As a profession, we’re an amazing cross-section of people, jobs, competencies, and qualifications, but how do we convey all this potential of technical communication to others? I know that at our college recruiting fairs, students tend to take what they’ve liked from the last few years and seek out the same in college. Thus, my administrative colleagues in Psychology, Journalism, and Public Relations feel the rush of the crowd at their table, while my table definitely has a more reserved vibe.
But, I want to change that! I came to technical communication years ago by way of several courses in my undergraduate degree. It was a time when we still called it technical writing because, in those pre-personal computer days, we wrote. But technology aside, what I took from those early classes are ideas and practices I continue to use. In 2019, the field of technical communication has so much to offer. Really, what we do almost defies explanation: graphics, writing, video, accessibility, social media, SEO, and usability, to name just a few. We’re developing APIs. We’re working on GitHub. I’m willing to bet some of us are working with blockchain, too. You may not know this, but these the exact areas that students want for a career. At least, that’s almost always what I hear from students who come to our technical communication degree. But I also hear another piece of information from these students: “I didn’t know such a great program and career existed.”
So, back to that recruitment fair for a minute. Remember I said high school students tend to make college choices based on what they already know and love from their high school classes? A quick online search of “technical writing, high school” reveals only a handful of high schools that include a technical writing course in their curriculum. If students don’t know technical communication/writing exists, how can we expect them to consider it as a major or even a minor in college, let alone a career?

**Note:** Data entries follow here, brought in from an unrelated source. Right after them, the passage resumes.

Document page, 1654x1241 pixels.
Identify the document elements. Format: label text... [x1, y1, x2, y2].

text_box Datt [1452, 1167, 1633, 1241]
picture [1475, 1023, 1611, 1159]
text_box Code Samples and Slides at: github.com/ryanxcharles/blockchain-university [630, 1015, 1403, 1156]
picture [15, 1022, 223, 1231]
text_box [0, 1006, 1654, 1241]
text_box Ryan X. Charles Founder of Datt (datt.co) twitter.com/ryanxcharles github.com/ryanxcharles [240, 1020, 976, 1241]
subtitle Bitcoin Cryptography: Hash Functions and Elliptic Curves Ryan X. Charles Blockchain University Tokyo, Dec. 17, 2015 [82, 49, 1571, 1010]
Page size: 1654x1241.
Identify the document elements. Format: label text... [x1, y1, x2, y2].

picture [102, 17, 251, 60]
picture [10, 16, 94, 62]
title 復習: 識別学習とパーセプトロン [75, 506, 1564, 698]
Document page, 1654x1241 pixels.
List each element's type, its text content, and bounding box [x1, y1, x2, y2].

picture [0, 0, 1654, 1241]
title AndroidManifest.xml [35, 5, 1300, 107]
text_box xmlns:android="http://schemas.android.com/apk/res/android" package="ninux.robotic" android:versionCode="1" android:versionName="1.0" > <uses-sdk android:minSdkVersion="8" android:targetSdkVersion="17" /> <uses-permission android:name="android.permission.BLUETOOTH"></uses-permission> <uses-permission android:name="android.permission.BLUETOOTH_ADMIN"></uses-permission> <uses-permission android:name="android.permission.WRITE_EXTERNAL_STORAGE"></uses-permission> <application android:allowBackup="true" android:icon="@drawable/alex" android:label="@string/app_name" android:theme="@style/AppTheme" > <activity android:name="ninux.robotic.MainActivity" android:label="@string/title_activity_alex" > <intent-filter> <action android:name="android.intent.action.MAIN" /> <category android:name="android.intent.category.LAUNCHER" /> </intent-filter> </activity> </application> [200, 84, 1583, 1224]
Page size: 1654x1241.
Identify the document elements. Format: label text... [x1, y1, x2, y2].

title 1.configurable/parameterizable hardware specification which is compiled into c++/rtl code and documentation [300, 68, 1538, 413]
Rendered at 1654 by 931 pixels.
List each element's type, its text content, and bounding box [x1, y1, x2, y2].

A big part of my recruiting efforts for 2019 and beyond will be directed at introducing high school students to technical communication. I’m reaching out to high school counselors and advisors to help them get the word out about a profession that’s growing and has the potential to pay well. I’m currently attending events at the local schools to talk about the field and what it means to be a technical communicator. From these efforts, I hope to bring new ideas to the Society for Technical Communication for reaching out to the next generation of members.